Leia mais: Flávio visita Bolsonaro na PF um dia antes da avaliação médica e afirma que o pai “está bem”.
A responsabilidade pela avaliação ficará a cargo de peritos do Instituto Nacional de Criminalística, que examinarão os laudos já apresentados e realizarão uma avaliação clínica em Bolsonaro. Os resultados da perícia servirão como base para que Moraes tome uma decisão sobre os pedidos feitos pelos advogados, que incluem a realização imediata do procedimento cirúrgico e a concessão de prisão domiciliar.
A defesa alega que Bolsonaro sofre de uma hérnia inguinal, uma condição em que parte do intestino ou tecido abdominal projeta-se por um ponto fraco na parede muscular. Na última segunda-feira (15), os advogados reiteraram ao STF a urgência da cirurgia e anexaram ao processo o resultado de uma ultrassonografia realizada nas dependências da PF, com autorização judicial.
Moraes havia autorizado a realização do exame no dia 12, e a ultrassonografia foi realizada em 14 de dezembro, com o laudo sendo anexado ao processo no dia seguinte.
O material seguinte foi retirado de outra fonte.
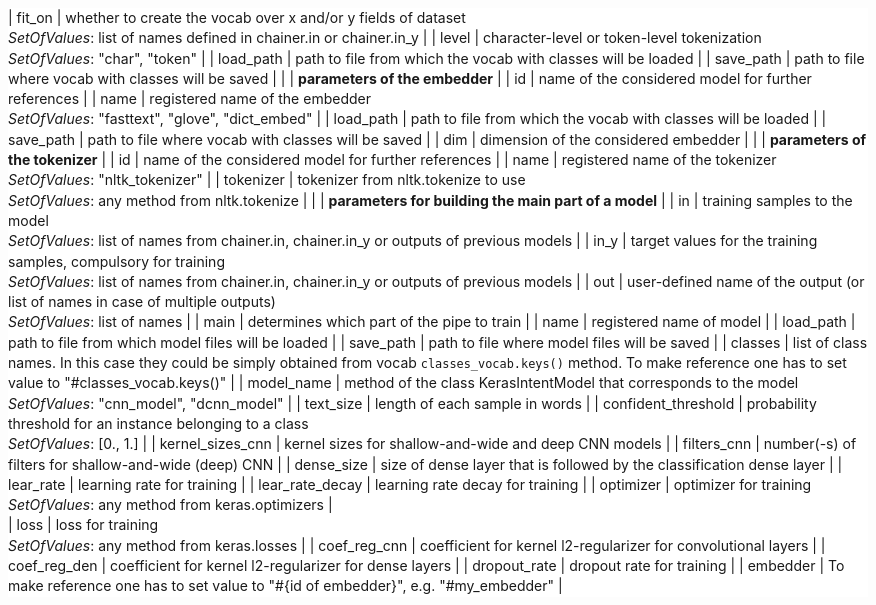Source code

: |  fit_on             | whether to create the vocab over x and/or y fields of dataset  <br />*SetOfValues*: list of names defined in chainer.in or chainer.in_y  |
|  level              | character-level or token-level tokenization      <br />*SetOfValues*: "char", "token"   |
| load_path           | path to file from which the vocab with classes will be loaded    |
| save_path           | path to file where vocab with classes will be saved    |
|                     | **parameters of the embedder**  |
| id                  | name of the considered model for further references |
| name                | registered name of the embedder    <br />*SetOfValues*: "fasttext", "glove", "dict_embed"  | 
| load_path           | path to file from which the vocab with classes will be loaded    |
| save_path           | path to file where vocab with classes will be saved    |
| dim                 | dimension of the considered embedder |
|                     | **parameters of the tokenizer**  |
| id                  | name of the considered model for further references |
| name                | registered name of the tokenizer    <br />*SetOfValues*: "nltk_tokenizer"   | 
| tokenizer           | tokenizer from nltk.tokenize to use  <br />*SetOfValues*:  any method from nltk.tokenize   | 
|                     | **parameters for building the main part of a model** |
| in                  | training samples to the model <br />*SetOfValues*: list of names from chainer.in, chainer.in_y or outputs of previous models |
| in_y                | target values for the training samples, compulsory for training <br />*SetOfValues*: list of names from chainer.in, chainer.in_y or outputs of previous models  |
| out                 | user-defined name of the output (or list of names in case of multiple outputs) <br />*SetOfValues*: list of names |
| main                | determines which part of the pipe to train |
| name                | registered name of model  | 
| load_path           | path to file from which model files will be loaded    |
| save_path           | path to file where model files will be saved    |
| classes             | list of class names. In this case they could be simply obtained from vocab `classes_vocab.keys()` method. To make reference one has to set value to "#classes_vocab.keys()" |
| model_name          | method of the class KerasIntentModel that corresponds to the model <br />*SetOfValues*: "cnn_model", "dcnn_model"   | 
| text_size           | length of each sample in words      | 
| confident_threshold | probability threshold for an instance belonging to a class  <br />*SetOfValues*: \[0., 1.\]  | 
| kernel_sizes_cnn    | kernel sizes for shallow-and-wide and deep CNN models        | 
| filters_cnn         | number(-s) of filters for shallow-and-wide (deep) CNN   | 
| dense_size          | size of dense layer that is followed by the classification dense layer    | 
| lear_rate           | learning rate for training    | 
| lear_rate_decay     | learning rate decay for training          | 
| optimizer           | optimizer for training    <br />*SetOfValues*: any method from keras.optimizers |                     
| loss                | loss for training       <br />*SetOfValues*: any method from keras.losses   |
| coef_reg_cnn        | coefficient for kernel l2-regularizer for convolutional layers   |
| coef_reg_den        | coefficient for kernel l2-regularizer for dense layers  |
| dropout_rate        | dropout rate for training    |
| embedder            | To make reference one has to set value to "#{id of embedder}", e.g. "#my_embedder" | 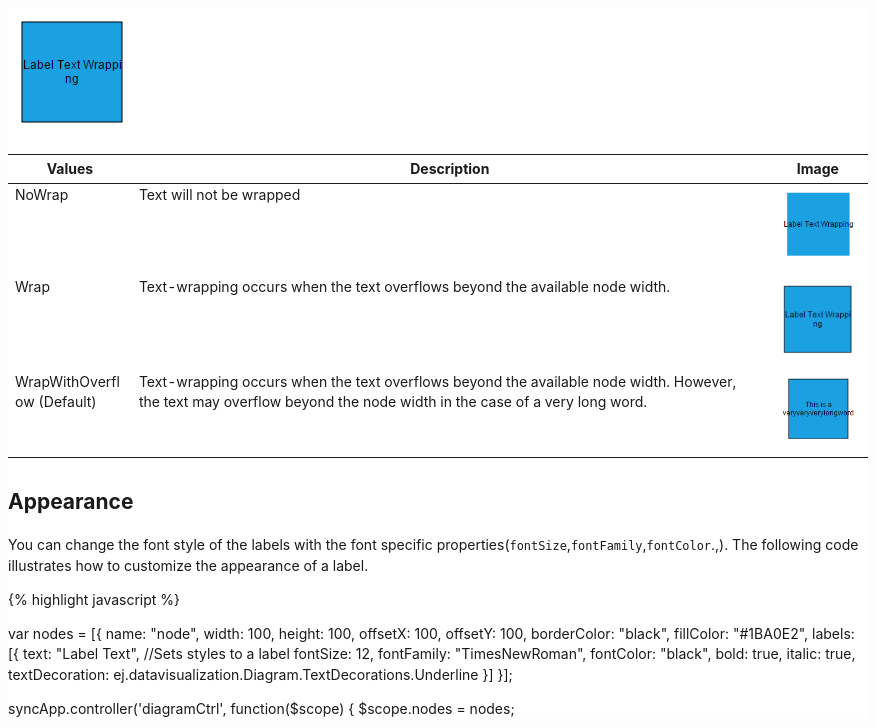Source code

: ![](/angular-1/Diagram/Label_images/Label_img19.png)

| Values | Description | Image |
|---|---|---|
| NoWrap | Text will not be wrapped | ![](/angular-1/Diagram/Label_images/Label_img20.png) |
| Wrap | Text-wrapping occurs when the text overflows beyond the available node width. | ![](/angular-1/Diagram/Label_images/Label_img21.png) |
| WrapWithOverflow (Default) | Text-wrapping occurs when the text overflows beyond the available node width. However, the text may overflow beyond the node width in the case of a very long word. | ![](/angular-1/Diagram/Label_images/Label_img22.png) |

## Appearance

You can change the font style of the labels with the font specific properties(`fontSize`,`fontFamily`,`fontColor`.,). The following code illustrates how to customize the appearance of a label.

{% highlight javascript %}

var nodes = [{
    name: "node",
    width: 100,
    height: 100,
    offsetX: 100,
    offsetY: 100,
    borderColor: "black",
    fillColor: "#1BA0E2",
    labels: [{
        text: "Label Text",
        //Sets styles to a label 
        fontSize: 12,
        fontFamily: "TimesNewRoman",
        fontColor: "black",
        bold: true,
        italic: true,
        textDecoration: ej.datavisualization.Diagram.TextDecorations.Underline
    }]
}];

syncApp.controller('diagramCtrl', function($scope) {
    $scope.nodes = nodes;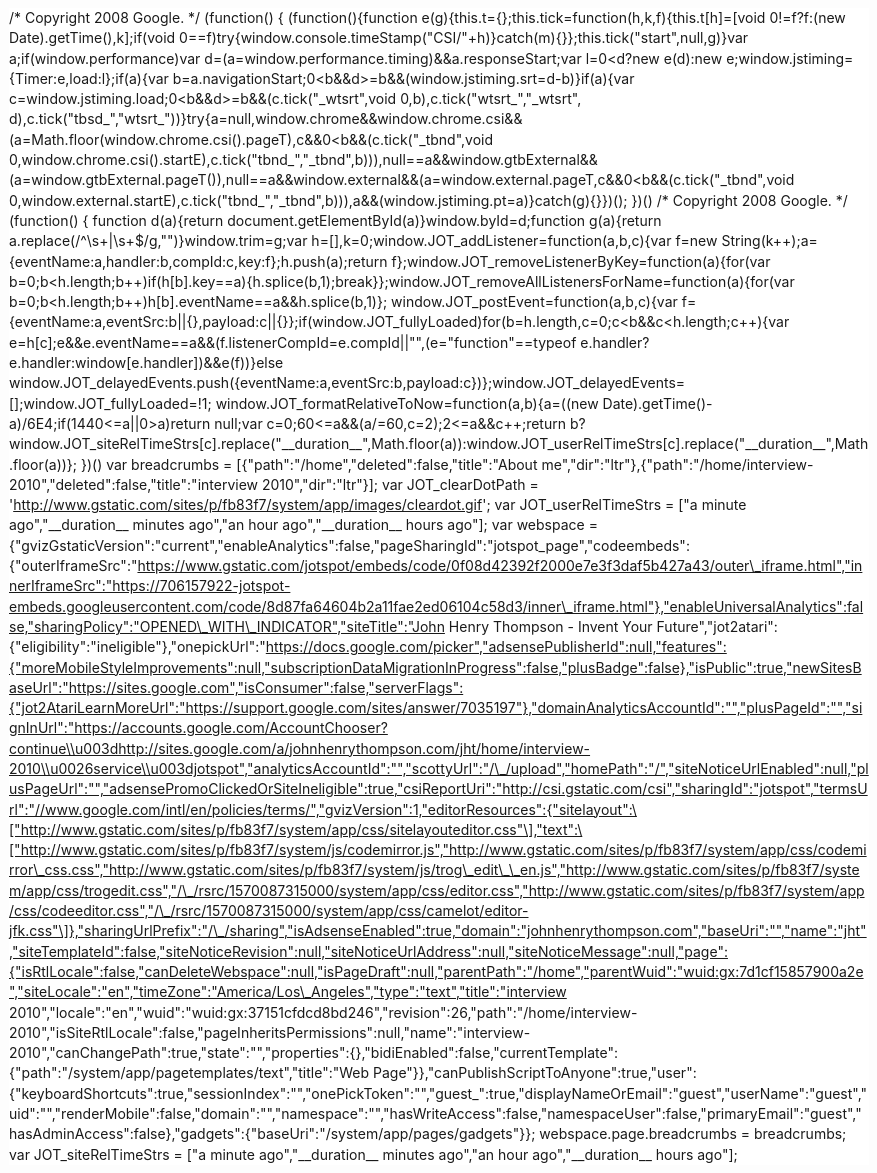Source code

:   /\* Copyright 2008 Google. \*/ (function() { (function(){function e(g){this.t={};this.tick=function(h,k,f){this.t\[h\]=\[void 0!=f?f:(new Date).getTime(),k\];if(void 0==f)try{window.console.timeStamp("CSI/"+h)}catch(m){}};this.tick("start",null,g)}var a;if(window.performance)var d=(a=window.performance.timing)&&a.responseStart;var l=0<d?new e(d):new e;window.jstiming={Timer:e,load:l};if(a){var b=a.navigationStart;0<b&&d>=b&&(window.jstiming.srt=d-b)}if(a){var c=window.jstiming.load;0<b&&d>=b&&(c.tick("\_wtsrt",void 0,b),c.tick("wtsrt\_","\_wtsrt", d),c.tick("tbsd\_","wtsrt\_"))}try{a=null,window.chrome&&window.chrome.csi&&(a=Math.floor(window.chrome.csi().pageT),c&&0<b&&(c.tick("\_tbnd",void 0,window.chrome.csi().startE),c.tick("tbnd\_","\_tbnd",b))),null==a&&window.gtbExternal&&(a=window.gtbExternal.pageT()),null==a&&window.external&&(a=window.external.pageT,c&&0<b&&(c.tick("\_tbnd",void 0,window.external.startE),c.tick("tbnd\_","\_tbnd",b))),a&&(window.jstiming.pt=a)}catch(g){}})(); })()    /\* Copyright 2008 Google. \*/ (function() { function d(a){return document.getElementById(a)}window.byId=d;function g(a){return a.replace(/^\\s+|\\s+$/g,"")}window.trim=g;var h=\[\],k=0;window.JOT\_addListener=function(a,b,c){var f=new String(k++);a={eventName:a,handler:b,compId:c,key:f};h.push(a);return f};window.JOT\_removeListenerByKey=function(a){for(var b=0;b<h.length;b++)if(h\[b\].key==a){h.splice(b,1);break}};window.JOT\_removeAllListenersForName=function(a){for(var b=0;b<h.length;b++)h\[b\].eventName==a&&h.splice(b,1)}; window.JOT\_postEvent=function(a,b,c){var f={eventName:a,eventSrc:b||{},payload:c||{}};if(window.JOT\_fullyLoaded)for(b=h.length,c=0;c<b&&c<h.length;c++){var e=h\[c\];e&&e.eventName==a&&(f.listenerCompId=e.compId||"",(e="function"==typeof e.handler?e.handler:window\[e.handler\])&&e(f))}else window.JOT\_delayedEvents.push({eventName:a,eventSrc:b,payload:c})};window.JOT\_delayedEvents=\[\];window.JOT\_fullyLoaded=!1; window.JOT\_formatRelativeToNow=function(a,b){a=((new Date).getTime()-a)/6E4;if(1440<=a||0>a)return null;var c=0;60<=a&&(a/=60,c=2);2<=a&&c++;return b?window.JOT\_siteRelTimeStrs\[c\].replace("\_\_duration\_\_",Math.floor(a)):window.JOT\_userRelTimeStrs\[c\].replace("\_\_duration\_\_",Math.floor(a))}; })()   var breadcrumbs = \[{"path":"/home","deleted":false,"title":"About me","dir":"ltr"},{"path":"/home/interview-2010","deleted":false,"title":"interview 2010","dir":"ltr"}\]; var JOT\_clearDotPath = 'http://www.gstatic.com/sites/p/fb83f7/system/app/images/cleardot.gif'; var JOT\_userRelTimeStrs = \["a minute ago","\_\_duration\_\_ minutes ago","an hour ago","\_\_duration\_\_ hours ago"\]; var webspace = {"gvizGstaticVersion":"current","enableAnalytics":false,"pageSharingId":"jotspot\_page","codeembeds":{"outerIframeSrc":"https://www.gstatic.com/jotspot/embeds/code/0f08d42392f2000e7e3f3daf5b427a43/outer\_iframe.html","innerIframeSrc":"https://706157922-jotspot-embeds.googleusercontent.com/code/8d87fa64604b2a11fae2ed06104c58d3/inner\_iframe.html"},"enableUniversalAnalytics":false,"sharingPolicy":"OPENED\_WITH\_INDICATOR","siteTitle":"John Henry Thompson - Invent Your Future","jot2atari":{"eligibility":"ineligible"},"onepickUrl":"https://docs.google.com/picker","adsensePublisherId":null,"features":{"moreMobileStyleImprovements":null,"subscriptionDataMigrationInProgress":false,"plusBadge":false},"isPublic":true,"newSitesBaseUrl":"https://sites.google.com","isConsumer":false,"serverFlags":{"jot2AtariLearnMoreUrl":"https://support.google.com/sites/answer/7035197"},"domainAnalyticsAccountId":"","plusPageId":"","signInUrl":"https://accounts.google.com/AccountChooser?continue\\u003dhttp://sites.google.com/a/johnhenrythompson.com/jht/home/interview-2010\\u0026service\\u003djotspot","analyticsAccountId":"","scottyUrl":"/\_/upload","homePath":"/","siteNoticeUrlEnabled":null,"plusPageUrl":"","adsensePromoClickedOrSiteIneligible":true,"csiReportUri":"http://csi.gstatic.com/csi","sharingId":"jotspot","termsUrl":"//www.google.com/intl/en/policies/terms/","gvizVersion":1,"editorResources":{"sitelayout":\["http://www.gstatic.com/sites/p/fb83f7/system/app/css/sitelayouteditor.css"\],"text":\["http://www.gstatic.com/sites/p/fb83f7/system/js/codemirror.js","http://www.gstatic.com/sites/p/fb83f7/system/app/css/codemirror\_css.css","http://www.gstatic.com/sites/p/fb83f7/system/js/trog\_edit\_\_en.js","http://www.gstatic.com/sites/p/fb83f7/system/app/css/trogedit.css","/\_/rsrc/1570087315000/system/app/css/editor.css","http://www.gstatic.com/sites/p/fb83f7/system/app/css/codeeditor.css","/\_/rsrc/1570087315000/system/app/css/camelot/editor-jfk.css"\]},"sharingUrlPrefix":"/\_/sharing","isAdsenseEnabled":true,"domain":"johnhenrythompson.com","baseUri":"","name":"jht","siteTemplateId":false,"siteNoticeRevision":null,"siteNoticeUrlAddress":null,"siteNoticeMessage":null,"page":{"isRtlLocale":false,"canDeleteWebspace":null,"isPageDraft":null,"parentPath":"/home","parentWuid":"wuid:gx:7d1cf15857900a2e","siteLocale":"en","timeZone":"America/Los\_Angeles","type":"text","title":"interview 2010","locale":"en","wuid":"wuid:gx:37151cfdcd8bd246","revision":26,"path":"/home/interview-2010","isSiteRtlLocale":false,"pageInheritsPermissions":null,"name":"interview-2010","canChangePath":true,"state":"","properties":{},"bidiEnabled":false,"currentTemplate":{"path":"/system/app/pagetemplates/text","title":"Web Page"}},"canPublishScriptToAnyone":true,"user":{"keyboardShortcuts":true,"sessionIndex":"","onePickToken":"","guest\_":true,"displayNameOrEmail":"guest","userName":"guest","uid":"","renderMobile":false,"domain":"","namespace":"","hasWriteAccess":false,"namespaceUser":false,"primaryEmail":"guest","hasAdminAccess":false},"gadgets":{"baseUri":"/system/app/pages/gadgets"}}; webspace.page.breadcrumbs = breadcrumbs; var JOT\_siteRelTimeStrs = \["a minute ago","\_\_duration\_\_ minutes ago","an hour ago","\_\_duration\_\_ hours ago"\];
Agora, essa documentação será analisada pela PF, que deve apresentar um parecer conclusivo ainda nesta quarta-feira.
De acordo com o ministro, após o recebimento do laudo pericial, o processo será imediatamente finalizado para decisão.
Bolsonaro está detido desde 22 de novembro, por ordem de Moraes, após a identificação de uma tentativa de violação de sua tornozeleira eletrônica. O ex-presidente admitiu ter usado um ferro de solda para danificar o dispositivo, alegando que isso se deu por uma “alucinação” e uma “paranoia” de estar sendo monitorado.
Poucos dias depois, o STF confirmou a condenação, encerrando a fase de recursos. Assim, Bolsonaro passou a cumprir uma pena de 27 anos e três meses de prisão, imposta pela Corte devido a crimes relacionados à tentativa de golpe de Estado após as eleições de 2022.